For the miss-drops he had managed to get in contact with many of the NCOs among them. They were currently assembling their people to make it easier for exfiltration craft to find and recover them. The numbers of lost who were reportedly found was hopeful but not calming. By comparison, Alpha and Bravo's three sister companies had had a much easier time with Szeged. According to reports from their company commanders, taking the town had inflicted minimal casualties across the board. Were that it had been the same here.
Szeged belonged once again to the UNSC, but he was beginning to sense that Reach was going to be an entirely different affair.
His sobbing eventually finished and all that remained was a simmering pain. He ignored the last bit of tightness in his chest and wiped his face clean. He forced himself back to his feet, slipped on his helmet and walked off as if nothing had happened. He was still colonel after all and there was still work to do.

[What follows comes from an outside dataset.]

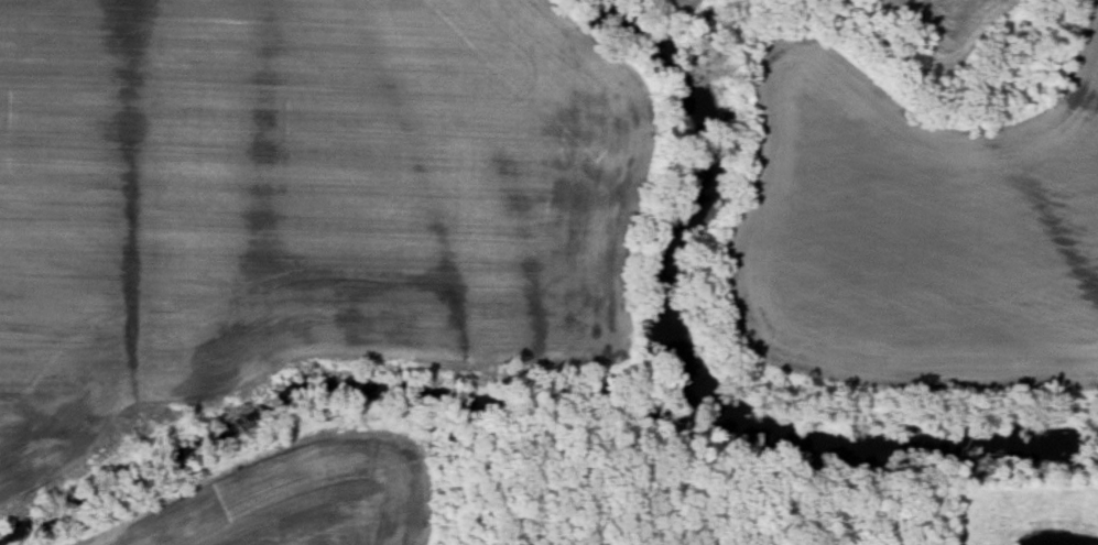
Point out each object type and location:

He left the cliff and started back down the mountain, moving through the trees with steps that never betrayed the emotions raging behind his visor. He purposed to leave it so. What his troopers needed now was strength and direction and he had no intention of giving them any less than what they needed.

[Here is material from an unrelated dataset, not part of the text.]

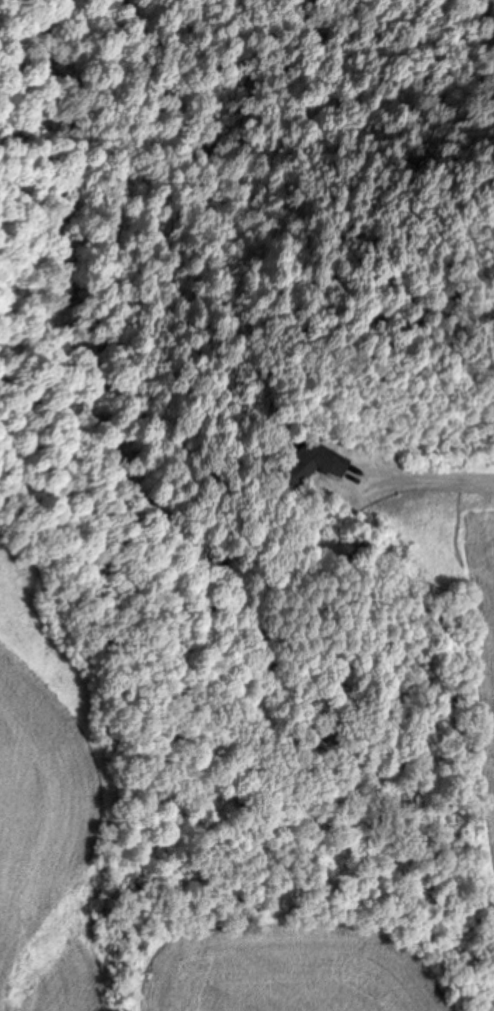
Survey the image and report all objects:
building: (310, 462)
road: (432, 478)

He was 100-meters from the plateau when a trio of ODSTs came within sight, one of them armed with a back-mounted radio. They were hurrying up the mountainside. The way they sprinted up the incline made him think something was chasing after them and a hand instinctually fell to his pistol. Upon spotting him they immediately picked up the pace. The three didn't stop until they were right in front of him, pausing only to catch their breath.
"What is it, troopers?" Garrison asked.
"We...came to find you, sir." One of them said. "You were out of radio range, so our CO sent us up here to look for you."
The radioman stepped forward and saluted. What lay behind his depolarized visor struck the colonel right away: a look of pure terror.
"News just came in from the main assault at Szurdok Ridge, sir." He said exasperatedly. "It's bad, real bad."